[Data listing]
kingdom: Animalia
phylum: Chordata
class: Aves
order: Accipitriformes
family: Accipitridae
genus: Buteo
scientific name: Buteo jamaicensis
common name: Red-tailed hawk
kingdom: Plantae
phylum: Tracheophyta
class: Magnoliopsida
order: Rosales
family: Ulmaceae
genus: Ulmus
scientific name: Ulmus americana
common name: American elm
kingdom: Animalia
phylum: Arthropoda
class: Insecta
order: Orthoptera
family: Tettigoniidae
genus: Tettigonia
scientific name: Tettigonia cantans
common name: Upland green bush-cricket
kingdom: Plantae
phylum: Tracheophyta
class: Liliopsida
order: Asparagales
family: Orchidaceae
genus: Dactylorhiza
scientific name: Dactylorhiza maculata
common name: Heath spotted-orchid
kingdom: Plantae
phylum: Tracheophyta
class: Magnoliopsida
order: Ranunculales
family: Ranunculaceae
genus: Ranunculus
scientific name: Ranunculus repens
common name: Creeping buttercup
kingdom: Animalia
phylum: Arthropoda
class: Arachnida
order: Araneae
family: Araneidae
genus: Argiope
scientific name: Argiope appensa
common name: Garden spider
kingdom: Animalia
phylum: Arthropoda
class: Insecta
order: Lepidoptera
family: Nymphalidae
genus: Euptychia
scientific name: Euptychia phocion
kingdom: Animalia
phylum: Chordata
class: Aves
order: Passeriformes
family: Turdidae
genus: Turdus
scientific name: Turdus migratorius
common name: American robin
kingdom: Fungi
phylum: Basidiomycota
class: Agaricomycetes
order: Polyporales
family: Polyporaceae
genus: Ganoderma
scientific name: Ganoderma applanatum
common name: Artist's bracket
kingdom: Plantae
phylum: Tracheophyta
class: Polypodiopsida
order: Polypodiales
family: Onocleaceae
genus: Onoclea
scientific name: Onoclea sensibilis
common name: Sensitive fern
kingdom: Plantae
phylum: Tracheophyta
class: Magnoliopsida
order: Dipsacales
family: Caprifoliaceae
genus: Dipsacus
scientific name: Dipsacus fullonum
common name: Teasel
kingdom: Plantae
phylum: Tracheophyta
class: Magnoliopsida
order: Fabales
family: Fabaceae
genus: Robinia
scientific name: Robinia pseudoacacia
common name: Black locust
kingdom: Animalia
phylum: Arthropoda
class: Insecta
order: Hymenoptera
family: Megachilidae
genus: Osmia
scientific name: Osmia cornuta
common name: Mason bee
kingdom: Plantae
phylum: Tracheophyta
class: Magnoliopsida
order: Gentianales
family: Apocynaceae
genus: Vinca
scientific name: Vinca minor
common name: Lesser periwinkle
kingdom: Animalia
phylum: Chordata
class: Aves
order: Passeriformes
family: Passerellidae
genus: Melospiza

[Given problem] Please reproduce all of the lines above without any changes.

[Complete answer]
kingdom: Animalia
phylum: Chordata
class: Aves
order: Accipitriformes
family: Accipitridae
genus: Buteo
scientific name: Buteo jamaicensis
common name: Red-tailed hawk
kingdom: Plantae
phylum: Tracheophyta
class: Magnoliopsida
order: Rosales
family: Ulmaceae
genus: Ulmus
scientific name: Ulmus americana
common name: American elm
kingdom: Animalia
phylum: Arthropoda
class: Insecta
order: Orthoptera
family: Tettigoniidae
genus: Tettigonia
scientific name: Tettigonia cantans
common name: Upland green bush-cricket
kingdom: Plantae
phylum: Tracheophyta
class: Liliopsida
order: Asparagales
family: Orchidaceae
genus: Dactylorhiza
scientific name: Dactylorhiza maculata
common name: Heath spotted-orchid
kingdom: Plantae
phylum: Tracheophyta
class: Magnoliopsida
order: Ranunculales
family: Ranunculaceae
genus: Ranunculus
scientific name: Ranunculus repens
common name: Creeping buttercup
kingdom: Animalia
phylum: Arthropoda
class: Arachnida
order: Araneae
family: Araneidae
genus: Argiope
scientific name: Argiope appensa
common name: Garden spider
kingdom: Animalia
phylum: Arthropoda
class: Insecta
order: Lepidoptera
family: Nymphalidae
genus: Euptychia
scientific name: Euptychia phocion
kingdom: Animalia
phylum: Chordata
class: Aves
order: Passeriformes
family: Turdidae
genus: Turdus
scientific name: Turdus migratorius
common name: American robin
kingdom: Fungi
phylum: Basidiomycota
class: Agaricomycetes
order: Polyporales
family: Polyporaceae
genus: Ganoderma
scientific name: Ganoderma applanatum
common name: Artist's bracket
kingdom: Plantae
phylum: Tracheophyta
class: Polypodiopsida
order: Polypodiales
family: Onocleaceae
genus: Onoclea
scientific name: Onoclea sensibilis
common name: Sensitive fern
kingdom: Plantae
phylum: Tracheophyta
class: Magnoliopsida
order: Dipsacales
family: Caprifoliaceae
genus: Dipsacus
scientific name: Dipsacus fullonum
common name: Teasel
kingdom: Plantae
phylum: Tracheophyta
class: Magnoliopsida
order: Fabales
family: Fabaceae
genus: Robinia
scientific name: Robinia pseudoacacia
common name: Black locust
kingdom: Animalia
phylum: Arthropoda
class: Insecta
order: Hymenoptera
family: Megachilidae
genus: Osmia
scientific name: Osmia cornuta
common name: Mason bee
kingdom: Plantae
phylum: Tracheophyta
class: Magnoliopsida
order: Gentianales
family: Apocynaceae
genus: Vinca
scientific name: Vinca minor
common name: Lesser periwinkle
kingdom: Animalia
phylum: Chordata
class: Aves
order: Passeriformes
family: Passerellidae
genus: Melospiza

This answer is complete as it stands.